Nos Estados Unidos, o presidente em fim de mandato é chamado de "pato manco" ("lame duck"). Embora continue no poder, tudo que fizer nos últimos dias de mandato tem pouco valor.
Donald Trump é um pato manco só e sem sua principal distração: as redes sociais.
Desde o ataque da quarta-feira (6) ao Congresso, cujos manifestantes foram insuflados por seus tuítes, o presidente dos Estados Unidos vive uma solidão inédita _ pelo menos seis altos funcionários da Casa Branca renunciaram, senadores do seu próprio partido pedem a interrupção do mandato antes do dia 20, democratas articulam novo processo de impeachment, seu vice, Mike Pence dá sinais de traição, e - para seu desespero - ele ainda não pode exibir toda sua ira nas redes sociais, porque foi bloqueado por Twitter e Facebook.
No círculo próximo, Trump está ao lado apenas de sua família. Era algo esperado. O presidente, ao longo dos últimos quatro anos, comandou a nação, fazendo do Salão Oval a extensão de sua casa - inclusive colocando no poder parentes, como a filha, Ivanka, e o genro Jared Kushner.
Até bajuladores de plantão, segundo veteranos correspondentes da Casa Branca, evitam a presença do presidente. Ele estaria raivoso e em negação, conforme as palavras do jornalista Jonathan Karl, da rede ABC. Até a noite de sábado, Trump e Pence não haviam se falado desde a invasão de quarta-feira (6). É incomum o presidente o vice manterem esse silêncio de três dias. Cabe a Pence evocar a 25ª Emenda, que permite o afastamento do líder da nação por incapacidade de governar. Muitos entendem que o vice estaria guardando essa carta na manga para o caso de Trump radicalizar suas ações e coloque em risco a segurança do país.

▸ **DADOS FORNECIDOS**
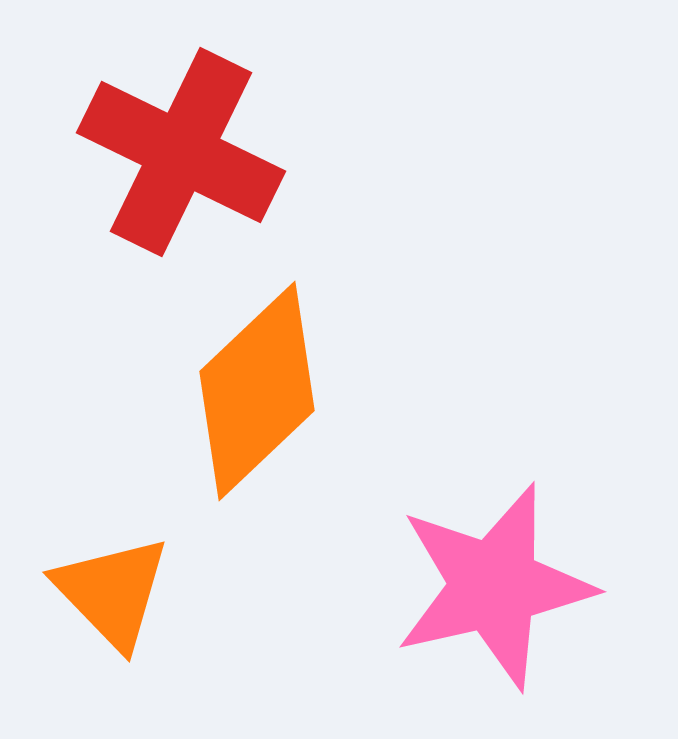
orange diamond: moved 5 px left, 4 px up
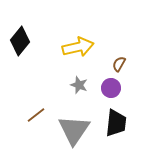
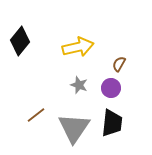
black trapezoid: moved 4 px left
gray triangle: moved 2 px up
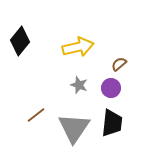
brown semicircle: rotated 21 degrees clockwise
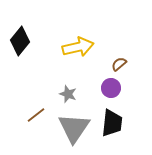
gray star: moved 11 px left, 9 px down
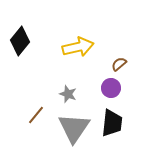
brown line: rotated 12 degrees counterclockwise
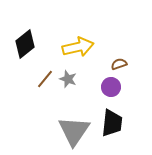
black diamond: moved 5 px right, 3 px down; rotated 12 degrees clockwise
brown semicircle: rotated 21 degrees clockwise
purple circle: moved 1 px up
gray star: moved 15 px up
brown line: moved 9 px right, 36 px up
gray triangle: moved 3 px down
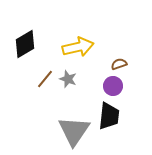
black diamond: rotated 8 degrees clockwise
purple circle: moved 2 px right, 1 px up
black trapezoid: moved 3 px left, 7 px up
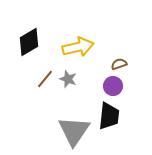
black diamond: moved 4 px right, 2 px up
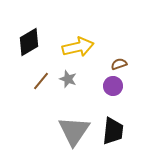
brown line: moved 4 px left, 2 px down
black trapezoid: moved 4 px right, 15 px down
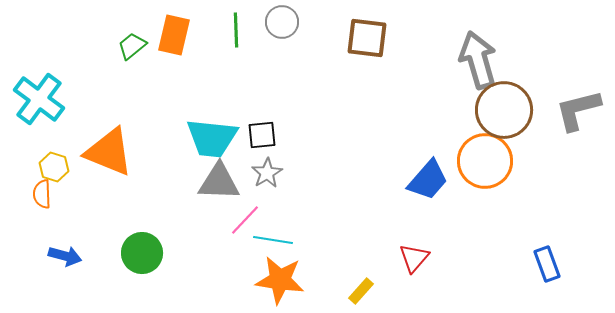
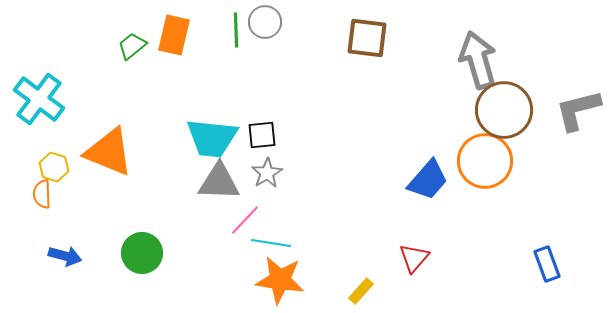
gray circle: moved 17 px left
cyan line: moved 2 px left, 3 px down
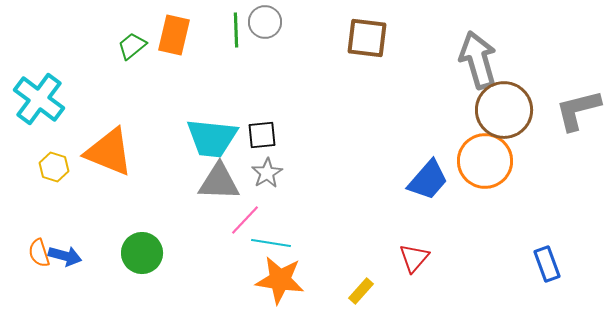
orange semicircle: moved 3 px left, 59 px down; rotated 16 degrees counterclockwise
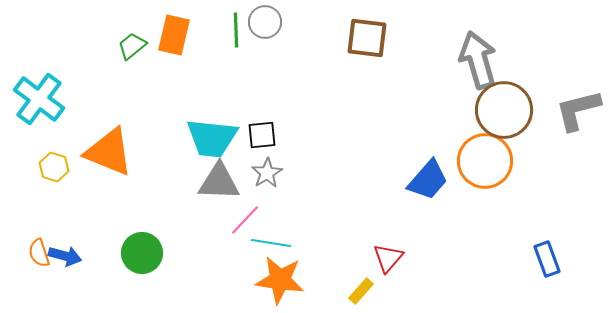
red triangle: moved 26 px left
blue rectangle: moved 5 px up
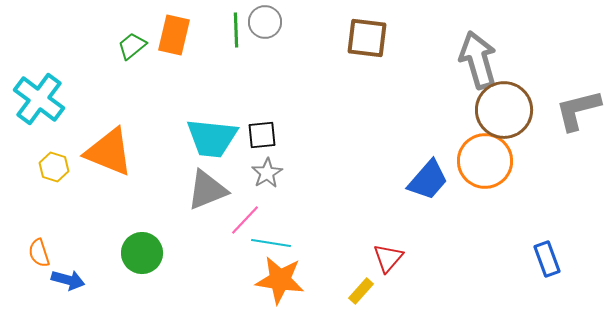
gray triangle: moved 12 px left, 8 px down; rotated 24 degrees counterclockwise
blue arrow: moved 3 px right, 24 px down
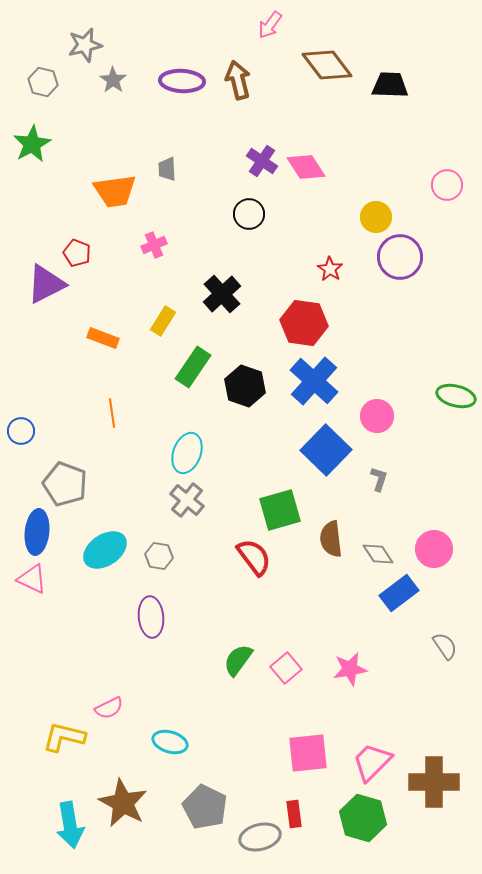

▸ **SUA TAREFA**
Reproduza na íntegra o trecho sobre Trump em fim de mandato, sem alterar nenhum caractere.

▸ **RESPOSTA À TAREFA**
Nos Estados Unidos, o presidente em fim de mandato é chamado de "pato manco" ("lame duck"). Embora continue no poder, tudo que fizer nos últimos dias de mandato tem pouco valor.
Donald Trump é um pato manco só e sem sua principal distração: as redes sociais.
Desde o ataque da quarta-feira (6) ao Congresso, cujos manifestantes foram insuflados por seus tuítes, o presidente dos Estados Unidos vive uma solidão inédita _ pelo menos seis altos funcionários da Casa Branca renunciaram, senadores do seu próprio partido pedem a interrupção do mandato antes do dia 20, democratas articulam novo processo de impeachment, seu vice, Mike Pence dá sinais de traição, e - para seu desespero - ele ainda não pode exibir toda sua ira nas redes sociais, porque foi bloqueado por Twitter e Facebook.
No círculo próximo, Trump está ao lado apenas de sua família. Era algo esperado. O presidente, ao longo dos últimos quatro anos, comandou a nação, fazendo do Salão Oval a extensão de sua casa - inclusive colocando no poder parentes, como a filha, Ivanka, e o genro Jared Kushner.
Até bajuladores de plantão, segundo veteranos correspondentes da Casa Branca, evitam a presença do presidente. Ele estaria raivoso e em negação, conforme as palavras do jornalista Jonathan Karl, da rede ABC. Até a noite de sábado, Trump e Pence não haviam se falado desde a invasão de quarta-feira (6). É incomum o presidente o vice manterem esse silêncio de três dias. Cabe a Pence evocar a 25ª Emenda, que permite o afastamento do líder da nação por incapacidade de governar. Muitos entendem que o vice estaria guardando essa carta na manga para o caso de Trump radicalizar suas ações e coloque em risco a segurança do país.